- **Activity**:
From the entries that follow, list every line in which the string "casing" appears.

===== Source data =====

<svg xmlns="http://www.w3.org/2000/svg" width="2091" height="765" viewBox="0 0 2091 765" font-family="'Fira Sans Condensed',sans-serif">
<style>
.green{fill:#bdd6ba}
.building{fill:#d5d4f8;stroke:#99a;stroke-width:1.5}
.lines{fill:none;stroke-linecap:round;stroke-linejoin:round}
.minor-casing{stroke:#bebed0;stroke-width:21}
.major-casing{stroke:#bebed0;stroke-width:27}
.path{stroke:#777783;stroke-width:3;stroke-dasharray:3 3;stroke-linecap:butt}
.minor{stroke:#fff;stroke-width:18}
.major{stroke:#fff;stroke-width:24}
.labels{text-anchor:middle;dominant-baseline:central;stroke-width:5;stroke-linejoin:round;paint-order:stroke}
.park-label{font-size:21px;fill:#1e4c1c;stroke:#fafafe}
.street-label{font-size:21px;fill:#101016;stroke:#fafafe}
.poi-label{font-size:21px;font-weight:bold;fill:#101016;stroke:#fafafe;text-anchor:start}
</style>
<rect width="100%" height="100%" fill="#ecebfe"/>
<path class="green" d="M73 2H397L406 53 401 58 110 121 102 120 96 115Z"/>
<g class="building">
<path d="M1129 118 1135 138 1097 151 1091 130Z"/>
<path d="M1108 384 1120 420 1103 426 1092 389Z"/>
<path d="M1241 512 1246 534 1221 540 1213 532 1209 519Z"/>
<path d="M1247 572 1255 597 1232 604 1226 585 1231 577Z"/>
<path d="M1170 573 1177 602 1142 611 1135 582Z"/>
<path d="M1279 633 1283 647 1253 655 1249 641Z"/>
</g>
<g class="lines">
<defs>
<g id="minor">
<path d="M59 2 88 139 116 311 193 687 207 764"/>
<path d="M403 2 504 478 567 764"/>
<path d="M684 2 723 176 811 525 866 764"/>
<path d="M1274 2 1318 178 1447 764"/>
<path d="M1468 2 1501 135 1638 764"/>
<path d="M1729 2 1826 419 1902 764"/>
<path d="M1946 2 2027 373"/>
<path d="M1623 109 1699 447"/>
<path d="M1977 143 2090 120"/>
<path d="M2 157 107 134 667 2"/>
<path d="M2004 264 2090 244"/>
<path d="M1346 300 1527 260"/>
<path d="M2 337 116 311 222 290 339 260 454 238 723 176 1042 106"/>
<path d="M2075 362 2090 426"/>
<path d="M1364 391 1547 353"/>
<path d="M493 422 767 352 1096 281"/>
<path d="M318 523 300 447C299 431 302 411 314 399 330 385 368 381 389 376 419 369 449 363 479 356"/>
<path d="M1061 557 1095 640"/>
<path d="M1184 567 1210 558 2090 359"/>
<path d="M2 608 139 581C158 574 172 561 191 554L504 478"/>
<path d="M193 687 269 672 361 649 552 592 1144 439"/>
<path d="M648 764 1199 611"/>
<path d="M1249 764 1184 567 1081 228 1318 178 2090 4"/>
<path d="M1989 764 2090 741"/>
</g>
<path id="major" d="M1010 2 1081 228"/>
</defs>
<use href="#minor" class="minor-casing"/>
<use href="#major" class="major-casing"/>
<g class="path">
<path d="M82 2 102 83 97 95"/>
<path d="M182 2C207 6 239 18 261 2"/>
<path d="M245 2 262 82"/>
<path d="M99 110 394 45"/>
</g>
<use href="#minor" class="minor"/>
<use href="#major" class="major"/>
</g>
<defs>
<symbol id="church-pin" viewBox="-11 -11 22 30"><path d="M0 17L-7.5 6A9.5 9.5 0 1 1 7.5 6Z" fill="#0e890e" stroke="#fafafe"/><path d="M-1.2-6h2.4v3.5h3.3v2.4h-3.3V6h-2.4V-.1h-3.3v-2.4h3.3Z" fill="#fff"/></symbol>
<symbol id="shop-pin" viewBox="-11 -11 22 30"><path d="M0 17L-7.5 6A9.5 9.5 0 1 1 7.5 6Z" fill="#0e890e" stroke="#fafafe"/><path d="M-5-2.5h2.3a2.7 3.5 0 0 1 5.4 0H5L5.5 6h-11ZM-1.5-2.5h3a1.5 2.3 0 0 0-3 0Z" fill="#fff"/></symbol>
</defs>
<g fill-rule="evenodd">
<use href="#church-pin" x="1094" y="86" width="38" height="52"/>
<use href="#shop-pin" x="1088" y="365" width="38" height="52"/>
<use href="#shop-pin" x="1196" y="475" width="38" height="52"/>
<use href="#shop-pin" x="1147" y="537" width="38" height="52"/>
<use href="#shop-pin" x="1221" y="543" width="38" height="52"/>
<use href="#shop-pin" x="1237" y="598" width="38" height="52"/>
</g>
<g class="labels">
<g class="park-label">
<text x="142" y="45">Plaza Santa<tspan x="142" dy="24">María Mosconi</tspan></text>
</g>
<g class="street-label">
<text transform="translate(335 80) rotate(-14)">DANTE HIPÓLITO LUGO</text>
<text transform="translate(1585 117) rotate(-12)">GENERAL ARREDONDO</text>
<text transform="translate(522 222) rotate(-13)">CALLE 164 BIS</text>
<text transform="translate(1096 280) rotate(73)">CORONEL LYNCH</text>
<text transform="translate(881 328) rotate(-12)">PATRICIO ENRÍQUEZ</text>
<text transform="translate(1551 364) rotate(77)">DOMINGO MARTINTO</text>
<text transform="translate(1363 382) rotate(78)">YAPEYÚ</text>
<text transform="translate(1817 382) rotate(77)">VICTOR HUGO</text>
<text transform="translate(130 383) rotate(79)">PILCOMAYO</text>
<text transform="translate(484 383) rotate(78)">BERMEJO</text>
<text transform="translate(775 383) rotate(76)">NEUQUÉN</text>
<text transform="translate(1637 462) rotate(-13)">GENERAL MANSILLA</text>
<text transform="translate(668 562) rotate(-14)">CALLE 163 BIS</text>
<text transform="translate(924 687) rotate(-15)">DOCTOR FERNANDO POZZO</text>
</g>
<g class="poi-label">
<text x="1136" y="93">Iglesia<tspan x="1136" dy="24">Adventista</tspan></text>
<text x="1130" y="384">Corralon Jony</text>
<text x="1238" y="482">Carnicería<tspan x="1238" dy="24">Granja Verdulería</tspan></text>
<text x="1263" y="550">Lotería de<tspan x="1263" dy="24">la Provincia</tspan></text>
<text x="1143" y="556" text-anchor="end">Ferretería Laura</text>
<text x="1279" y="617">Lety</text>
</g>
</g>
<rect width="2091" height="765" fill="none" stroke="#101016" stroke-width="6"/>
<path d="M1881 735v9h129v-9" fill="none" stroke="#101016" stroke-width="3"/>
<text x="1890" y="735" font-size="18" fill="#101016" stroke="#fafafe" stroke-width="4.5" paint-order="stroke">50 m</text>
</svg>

=====
===== Source data =====

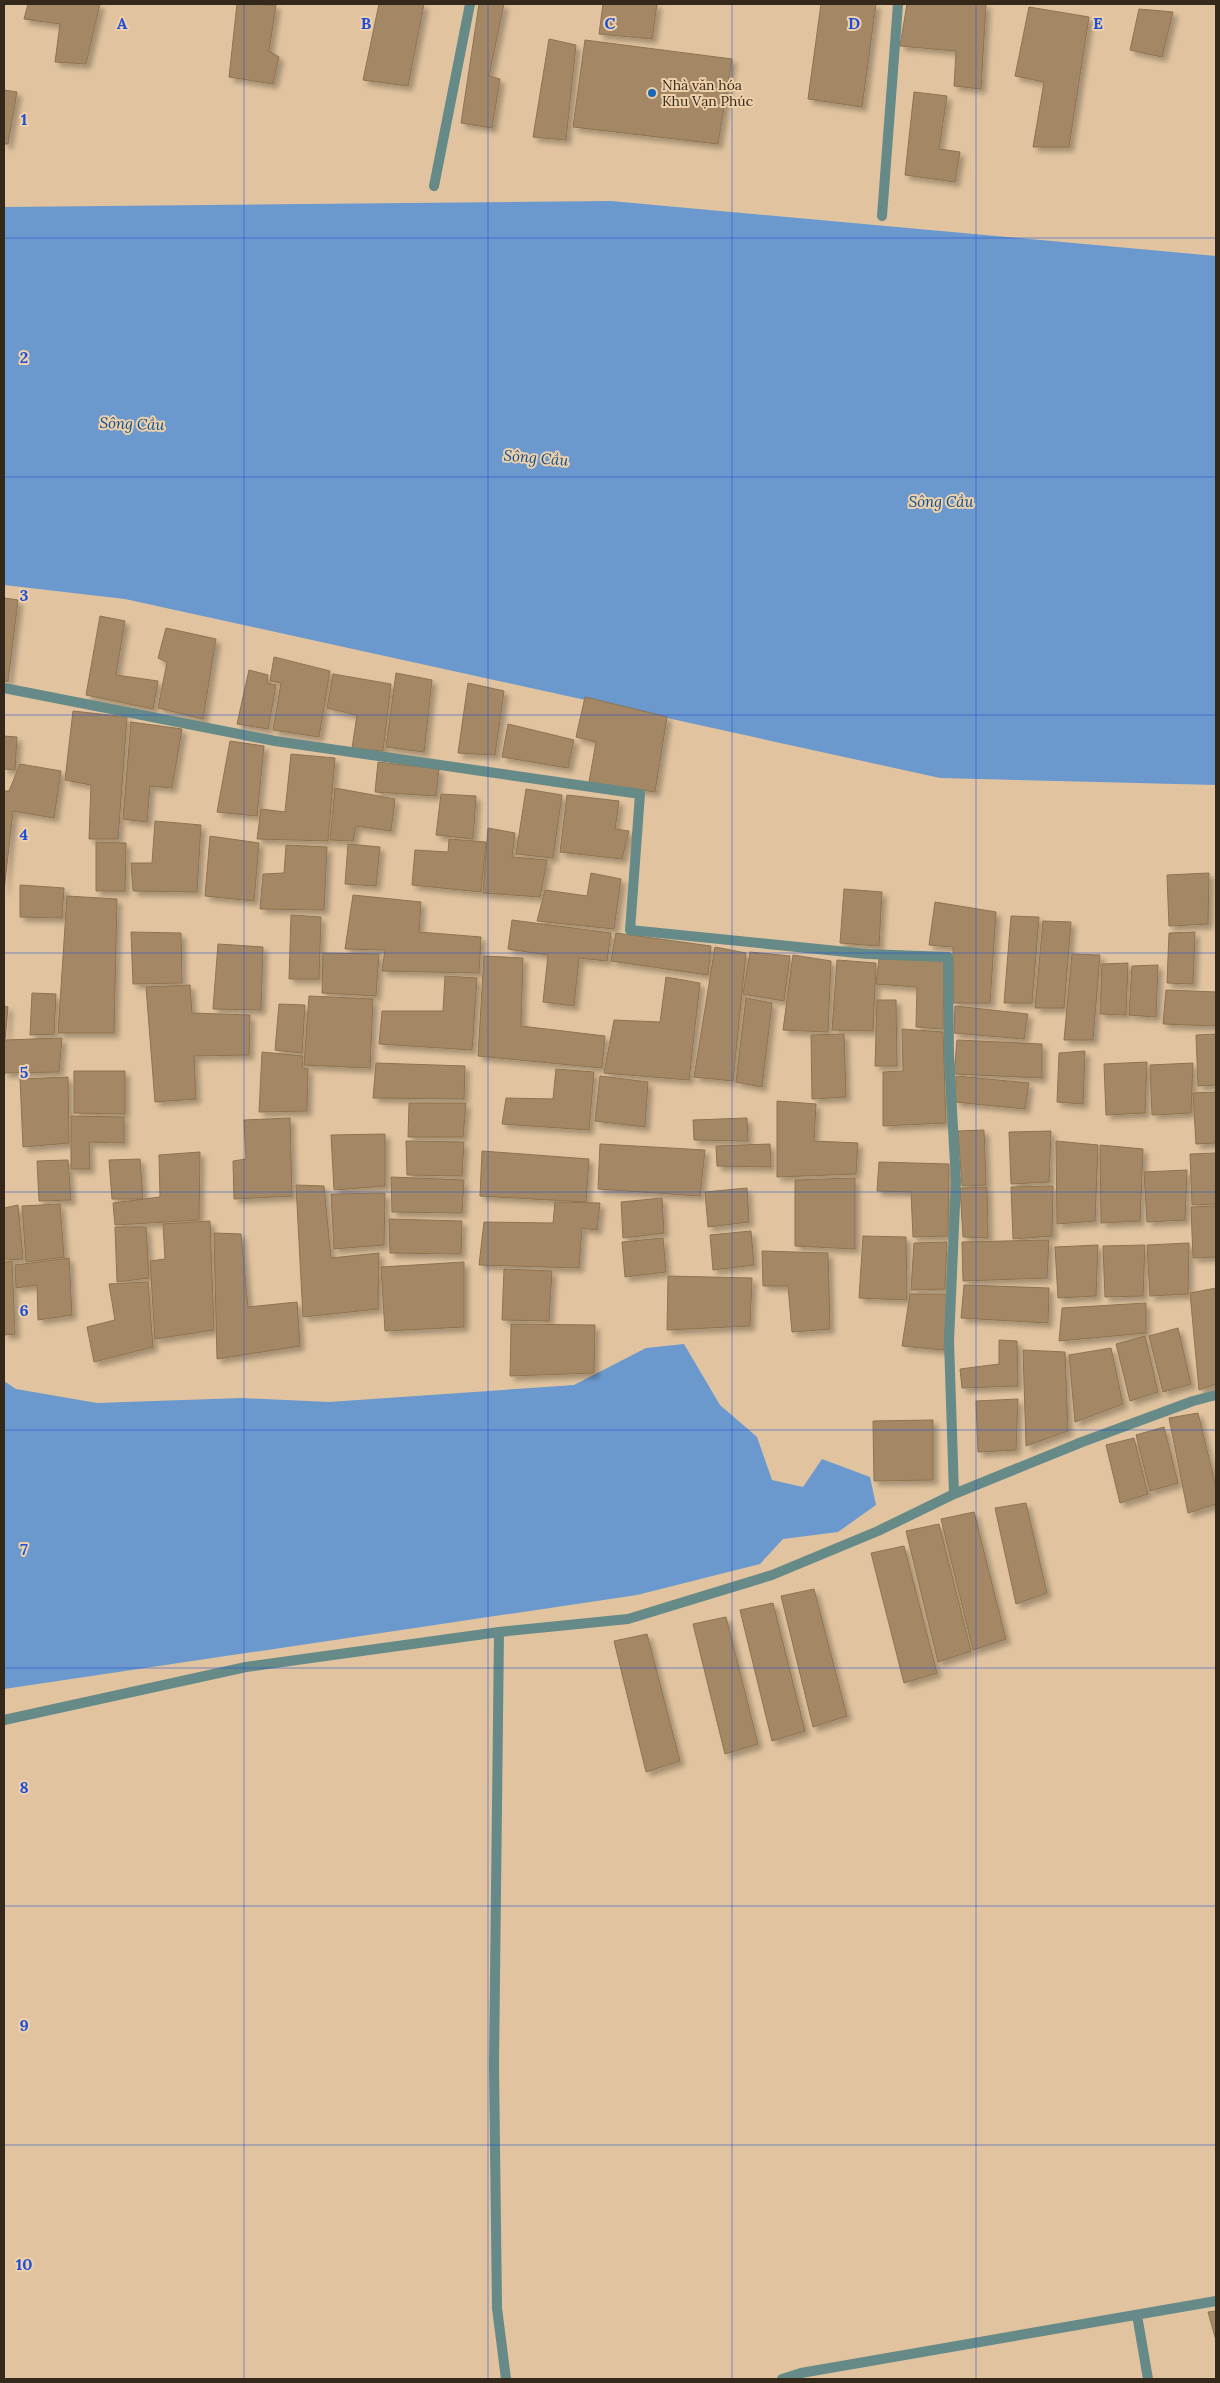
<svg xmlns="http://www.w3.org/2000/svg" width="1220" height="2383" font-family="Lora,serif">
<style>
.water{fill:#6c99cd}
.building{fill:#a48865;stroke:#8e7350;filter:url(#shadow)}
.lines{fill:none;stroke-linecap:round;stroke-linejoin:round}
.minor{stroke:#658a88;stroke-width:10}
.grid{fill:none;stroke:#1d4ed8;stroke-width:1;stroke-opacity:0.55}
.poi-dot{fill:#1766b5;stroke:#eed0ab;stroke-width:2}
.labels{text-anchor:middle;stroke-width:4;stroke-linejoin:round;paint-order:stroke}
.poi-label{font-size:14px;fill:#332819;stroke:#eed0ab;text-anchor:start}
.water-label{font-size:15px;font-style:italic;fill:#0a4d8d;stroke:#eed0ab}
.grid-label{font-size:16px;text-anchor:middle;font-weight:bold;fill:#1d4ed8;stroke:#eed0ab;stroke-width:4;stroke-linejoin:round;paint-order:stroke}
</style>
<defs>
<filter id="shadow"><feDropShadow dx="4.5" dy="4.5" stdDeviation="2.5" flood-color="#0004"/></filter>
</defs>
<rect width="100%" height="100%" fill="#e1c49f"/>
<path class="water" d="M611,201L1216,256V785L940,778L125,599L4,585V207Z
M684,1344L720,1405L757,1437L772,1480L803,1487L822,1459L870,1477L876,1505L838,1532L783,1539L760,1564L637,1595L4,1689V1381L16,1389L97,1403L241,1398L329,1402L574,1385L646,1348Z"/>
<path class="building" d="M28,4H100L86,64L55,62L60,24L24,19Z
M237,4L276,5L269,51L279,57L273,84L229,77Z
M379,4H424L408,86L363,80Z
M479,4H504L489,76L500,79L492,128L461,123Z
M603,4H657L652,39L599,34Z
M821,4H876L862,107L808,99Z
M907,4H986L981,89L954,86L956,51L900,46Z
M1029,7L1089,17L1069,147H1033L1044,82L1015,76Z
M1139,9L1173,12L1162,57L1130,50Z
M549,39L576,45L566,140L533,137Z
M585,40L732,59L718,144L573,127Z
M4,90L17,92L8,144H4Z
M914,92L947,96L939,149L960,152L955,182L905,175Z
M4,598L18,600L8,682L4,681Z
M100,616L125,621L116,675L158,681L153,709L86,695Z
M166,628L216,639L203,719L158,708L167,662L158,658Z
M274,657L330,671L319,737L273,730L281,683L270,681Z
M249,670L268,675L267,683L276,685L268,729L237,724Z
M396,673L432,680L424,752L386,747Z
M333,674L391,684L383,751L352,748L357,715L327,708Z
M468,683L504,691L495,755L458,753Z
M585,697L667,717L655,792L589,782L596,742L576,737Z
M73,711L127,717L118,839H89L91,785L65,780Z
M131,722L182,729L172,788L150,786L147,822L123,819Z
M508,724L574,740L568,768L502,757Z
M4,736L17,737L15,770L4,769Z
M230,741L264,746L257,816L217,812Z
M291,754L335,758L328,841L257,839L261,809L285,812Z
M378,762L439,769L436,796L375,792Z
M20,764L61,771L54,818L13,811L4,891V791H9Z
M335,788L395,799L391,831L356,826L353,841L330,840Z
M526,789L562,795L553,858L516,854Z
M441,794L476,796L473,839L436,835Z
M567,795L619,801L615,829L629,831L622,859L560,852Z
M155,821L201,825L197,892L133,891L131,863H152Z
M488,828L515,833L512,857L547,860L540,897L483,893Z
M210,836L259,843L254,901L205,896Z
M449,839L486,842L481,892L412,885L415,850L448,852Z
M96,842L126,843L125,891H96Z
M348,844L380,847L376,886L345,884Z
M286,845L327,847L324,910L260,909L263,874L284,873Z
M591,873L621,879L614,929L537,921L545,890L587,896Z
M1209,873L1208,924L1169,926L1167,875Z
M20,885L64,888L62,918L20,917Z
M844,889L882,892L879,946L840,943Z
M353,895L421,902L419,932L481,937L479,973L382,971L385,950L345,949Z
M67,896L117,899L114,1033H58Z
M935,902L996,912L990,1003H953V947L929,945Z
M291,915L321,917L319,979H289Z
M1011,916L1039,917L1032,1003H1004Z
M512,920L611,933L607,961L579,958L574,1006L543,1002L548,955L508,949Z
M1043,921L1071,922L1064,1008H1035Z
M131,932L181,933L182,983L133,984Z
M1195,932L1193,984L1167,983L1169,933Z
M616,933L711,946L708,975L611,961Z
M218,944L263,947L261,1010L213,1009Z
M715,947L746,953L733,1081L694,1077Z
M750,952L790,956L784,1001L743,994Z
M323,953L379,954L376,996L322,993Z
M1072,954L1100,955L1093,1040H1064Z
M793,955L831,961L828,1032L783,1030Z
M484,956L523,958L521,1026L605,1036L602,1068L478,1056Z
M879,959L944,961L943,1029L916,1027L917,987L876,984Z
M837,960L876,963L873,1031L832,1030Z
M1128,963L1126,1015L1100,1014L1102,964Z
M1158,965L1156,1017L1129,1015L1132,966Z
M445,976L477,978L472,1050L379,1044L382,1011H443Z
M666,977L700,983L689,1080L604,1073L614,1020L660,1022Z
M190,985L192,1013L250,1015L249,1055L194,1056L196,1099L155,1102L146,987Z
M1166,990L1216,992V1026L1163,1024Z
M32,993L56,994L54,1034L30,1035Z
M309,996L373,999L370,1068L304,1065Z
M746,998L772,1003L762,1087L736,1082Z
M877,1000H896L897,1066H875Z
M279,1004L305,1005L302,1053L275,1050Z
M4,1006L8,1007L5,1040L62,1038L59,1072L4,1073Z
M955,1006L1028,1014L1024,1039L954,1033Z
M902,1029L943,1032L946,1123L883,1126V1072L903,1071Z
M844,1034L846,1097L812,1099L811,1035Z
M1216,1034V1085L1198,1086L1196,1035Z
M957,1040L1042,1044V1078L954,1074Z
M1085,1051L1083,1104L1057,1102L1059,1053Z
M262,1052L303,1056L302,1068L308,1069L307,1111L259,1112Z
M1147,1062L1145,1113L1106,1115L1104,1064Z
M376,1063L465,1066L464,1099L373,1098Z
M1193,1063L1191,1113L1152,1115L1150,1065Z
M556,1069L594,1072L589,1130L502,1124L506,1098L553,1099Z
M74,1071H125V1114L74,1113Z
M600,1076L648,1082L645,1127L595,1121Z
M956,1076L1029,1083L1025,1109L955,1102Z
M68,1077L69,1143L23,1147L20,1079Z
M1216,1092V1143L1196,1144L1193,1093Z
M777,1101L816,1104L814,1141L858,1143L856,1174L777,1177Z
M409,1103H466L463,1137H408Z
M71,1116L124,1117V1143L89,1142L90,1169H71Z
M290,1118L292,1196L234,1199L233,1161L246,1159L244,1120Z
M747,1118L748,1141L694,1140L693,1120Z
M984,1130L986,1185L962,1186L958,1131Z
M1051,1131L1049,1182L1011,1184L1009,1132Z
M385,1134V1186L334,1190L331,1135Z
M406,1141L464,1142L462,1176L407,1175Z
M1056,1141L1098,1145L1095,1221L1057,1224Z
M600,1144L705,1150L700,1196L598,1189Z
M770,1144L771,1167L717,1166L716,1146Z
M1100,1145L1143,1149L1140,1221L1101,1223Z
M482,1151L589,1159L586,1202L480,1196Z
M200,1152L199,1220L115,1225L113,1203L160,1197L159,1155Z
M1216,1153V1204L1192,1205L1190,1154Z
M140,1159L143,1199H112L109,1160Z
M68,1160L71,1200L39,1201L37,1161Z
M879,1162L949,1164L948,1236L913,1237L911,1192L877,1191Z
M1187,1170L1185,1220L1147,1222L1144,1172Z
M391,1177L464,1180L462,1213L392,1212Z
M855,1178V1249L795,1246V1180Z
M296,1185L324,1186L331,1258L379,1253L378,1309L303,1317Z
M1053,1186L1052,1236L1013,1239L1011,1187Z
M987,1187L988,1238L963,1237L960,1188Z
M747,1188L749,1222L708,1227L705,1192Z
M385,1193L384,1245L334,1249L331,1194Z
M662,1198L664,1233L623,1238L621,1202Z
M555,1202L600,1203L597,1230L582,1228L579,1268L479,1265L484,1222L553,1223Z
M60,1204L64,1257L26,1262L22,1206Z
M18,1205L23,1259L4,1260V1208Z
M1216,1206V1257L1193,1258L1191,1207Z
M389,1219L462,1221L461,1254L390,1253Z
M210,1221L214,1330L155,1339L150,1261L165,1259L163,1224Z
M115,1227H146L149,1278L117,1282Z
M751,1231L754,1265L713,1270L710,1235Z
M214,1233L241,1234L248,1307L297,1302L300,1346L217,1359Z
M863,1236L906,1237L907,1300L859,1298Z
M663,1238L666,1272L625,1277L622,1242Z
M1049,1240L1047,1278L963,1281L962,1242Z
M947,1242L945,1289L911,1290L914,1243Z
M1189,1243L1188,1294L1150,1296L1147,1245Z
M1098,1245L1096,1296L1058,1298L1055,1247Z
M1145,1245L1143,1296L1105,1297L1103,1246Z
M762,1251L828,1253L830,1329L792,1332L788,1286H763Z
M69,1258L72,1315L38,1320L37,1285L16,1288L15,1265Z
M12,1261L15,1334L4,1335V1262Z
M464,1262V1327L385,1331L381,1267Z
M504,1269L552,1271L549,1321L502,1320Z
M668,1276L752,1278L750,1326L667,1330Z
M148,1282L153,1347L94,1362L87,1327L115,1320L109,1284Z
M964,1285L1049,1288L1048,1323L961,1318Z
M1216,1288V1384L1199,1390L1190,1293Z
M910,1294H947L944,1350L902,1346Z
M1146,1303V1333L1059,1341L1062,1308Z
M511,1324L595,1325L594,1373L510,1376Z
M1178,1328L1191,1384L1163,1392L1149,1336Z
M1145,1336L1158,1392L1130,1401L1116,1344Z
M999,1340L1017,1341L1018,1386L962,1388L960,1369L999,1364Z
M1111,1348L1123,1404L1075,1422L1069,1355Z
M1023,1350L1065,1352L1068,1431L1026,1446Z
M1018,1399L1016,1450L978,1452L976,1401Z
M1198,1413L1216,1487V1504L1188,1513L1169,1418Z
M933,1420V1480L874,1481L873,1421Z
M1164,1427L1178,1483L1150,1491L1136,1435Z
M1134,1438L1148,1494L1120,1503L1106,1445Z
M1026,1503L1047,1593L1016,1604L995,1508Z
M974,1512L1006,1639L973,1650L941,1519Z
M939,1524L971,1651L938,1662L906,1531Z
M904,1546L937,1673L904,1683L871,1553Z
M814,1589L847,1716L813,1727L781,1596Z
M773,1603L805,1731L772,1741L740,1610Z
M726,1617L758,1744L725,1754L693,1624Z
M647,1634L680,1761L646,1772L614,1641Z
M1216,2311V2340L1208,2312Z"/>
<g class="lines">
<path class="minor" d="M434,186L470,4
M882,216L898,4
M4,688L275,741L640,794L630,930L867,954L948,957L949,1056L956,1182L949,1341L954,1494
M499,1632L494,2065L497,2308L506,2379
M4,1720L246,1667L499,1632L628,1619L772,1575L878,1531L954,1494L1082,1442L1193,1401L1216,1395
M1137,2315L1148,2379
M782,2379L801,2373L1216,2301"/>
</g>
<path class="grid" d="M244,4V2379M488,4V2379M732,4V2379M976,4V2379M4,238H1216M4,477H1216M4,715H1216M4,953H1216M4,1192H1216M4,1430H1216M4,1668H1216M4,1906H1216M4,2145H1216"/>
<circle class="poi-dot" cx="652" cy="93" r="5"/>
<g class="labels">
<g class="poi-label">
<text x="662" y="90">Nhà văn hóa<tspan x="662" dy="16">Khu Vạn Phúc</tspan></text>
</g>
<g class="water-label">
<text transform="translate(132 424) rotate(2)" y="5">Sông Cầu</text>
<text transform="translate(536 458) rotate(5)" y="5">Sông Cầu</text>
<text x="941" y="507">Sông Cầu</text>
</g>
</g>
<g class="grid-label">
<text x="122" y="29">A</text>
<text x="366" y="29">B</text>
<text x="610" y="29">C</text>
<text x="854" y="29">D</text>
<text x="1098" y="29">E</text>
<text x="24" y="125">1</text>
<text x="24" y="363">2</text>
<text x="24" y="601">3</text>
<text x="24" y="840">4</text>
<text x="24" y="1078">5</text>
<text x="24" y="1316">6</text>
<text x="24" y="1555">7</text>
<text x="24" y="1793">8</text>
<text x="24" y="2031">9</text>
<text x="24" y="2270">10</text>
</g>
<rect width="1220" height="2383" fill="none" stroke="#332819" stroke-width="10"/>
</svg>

=====

- **Answer to the exercise**:
.minor-casing{stroke:#bebed0;stroke-width:21}
.major-casing{stroke:#bebed0;stroke-width:27}
<use href="#minor" class="minor-casing"/>
<use href="#major" class="major-casing"/>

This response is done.